Bean Ballet

I’ve heard from some people that they were disappointed that not that much happened in last night’s Mad Men premiere. I admit that while I thought the episode was stellar, I was looking for more plot than the subtext we got. But the more I thought about it, we witnessed a bean ballet that even Peggy would have been proud of. I have two important takeaways:

First, my expectations were too high about the amount that would happen. I’d forgotten that this is a show of subtle shifts, not major ones (which is why the biggest shift on the show–the move from Sterling Cooper to SCDP–was so memorable). Weiner loves to mess with expectations, so it makes perfect sense for him to have what feels like a middle-of-the-season episode as the premiere after an 18 month layoff. What better way to screw with people than to satisfy them with exactly what they’re least expecting? Don’t be surprised if you see something major happen next week solely because we don’t expect it.
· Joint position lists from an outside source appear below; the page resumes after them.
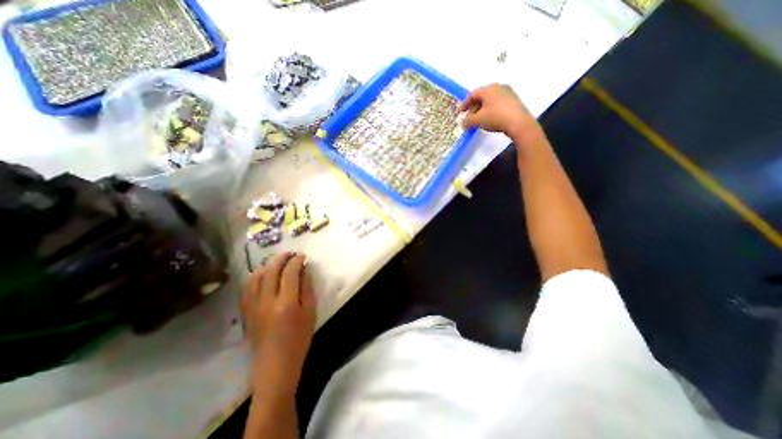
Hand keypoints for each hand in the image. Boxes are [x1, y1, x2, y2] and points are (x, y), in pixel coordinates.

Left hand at [243, 250, 316, 396]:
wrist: (275, 366)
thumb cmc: (299, 339)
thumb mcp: (311, 313)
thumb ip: (307, 289)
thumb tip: (305, 271)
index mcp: (286, 302)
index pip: (290, 272)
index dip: (296, 261)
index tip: (302, 256)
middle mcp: (267, 301)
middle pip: (271, 271)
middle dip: (281, 258)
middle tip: (290, 254)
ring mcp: (253, 306)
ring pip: (255, 277)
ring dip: (267, 265)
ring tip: (277, 262)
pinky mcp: (246, 312)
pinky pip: (247, 288)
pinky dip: (255, 277)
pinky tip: (262, 275)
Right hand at [460, 85, 541, 140]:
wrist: (519, 122)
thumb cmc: (495, 117)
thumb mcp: (478, 120)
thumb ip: (468, 121)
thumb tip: (463, 122)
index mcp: (488, 89)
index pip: (473, 94)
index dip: (464, 103)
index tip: (460, 111)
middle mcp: (498, 88)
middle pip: (482, 97)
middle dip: (473, 108)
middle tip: (468, 118)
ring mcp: (508, 94)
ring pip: (490, 101)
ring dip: (481, 110)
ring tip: (478, 121)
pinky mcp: (514, 102)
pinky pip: (497, 105)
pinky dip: (490, 111)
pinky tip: (489, 120)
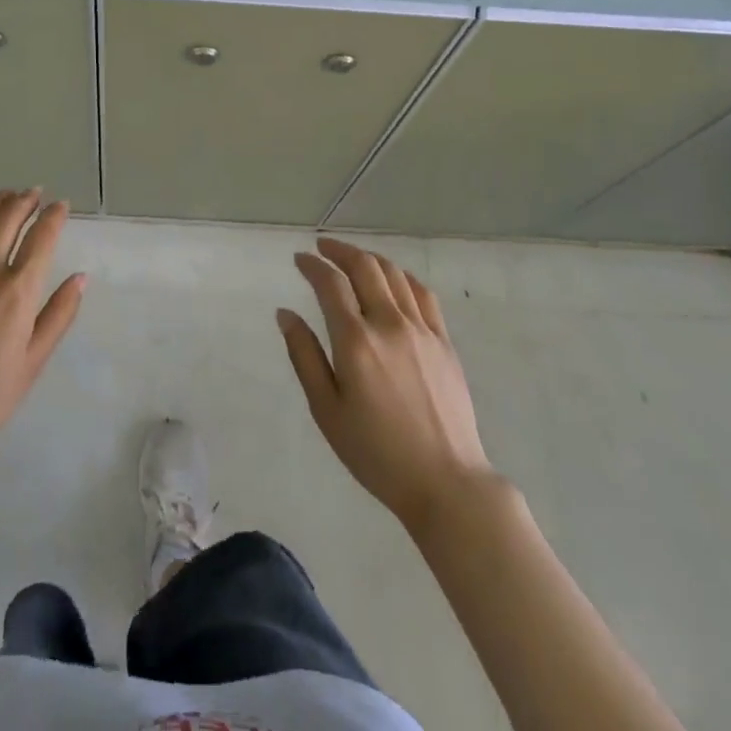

Second, I think the subtle shifts we were supposed to take out of this episode are all about power dynamics. We’re used to seeing Don and those in the office being in charge of everything, but they’re being accosted on two fronts: by the civil rights movement and by the Beatles’ generation.

The civil rights movement was the more obvious of the two as they’re now being forced to change by backing themselves into a corner on hiring an African American. My guess is that a good amount of the plot tension will arise from here this season.

But, Mad Men has never been about the plot (or at least, it’s never been a plot-driven show). This leads to the second area and it plays into the relationship between Megan and Don. We all assume that Don is firmly in control of that relationship, but is that what’s actually happening? She had no trouble standing up to him on almost everything. The best example of this is Don’s birthday party. I’m sure all of us watching thought the party was a terrible idea and that Megan’s song and dance routine was cringe worthy (at best). But you know who seemed to enjoy it in a non-ironic way (I’m sure the SCDP folks loved it just to see Don embarrassed)? Megan’s younger friends that were there. The SCDP folks are our proxy, so we identify with them and their reading of the situation, but wouldn’t it be interesting to see that this season’s “bad guy” is the Beatles’ generation? They’re a direct assault on the button-up conservatism of Sterling Cooper Draper Price.

If that’s true, that’s immensely interesting because we already know how it turns out: our heroes lose.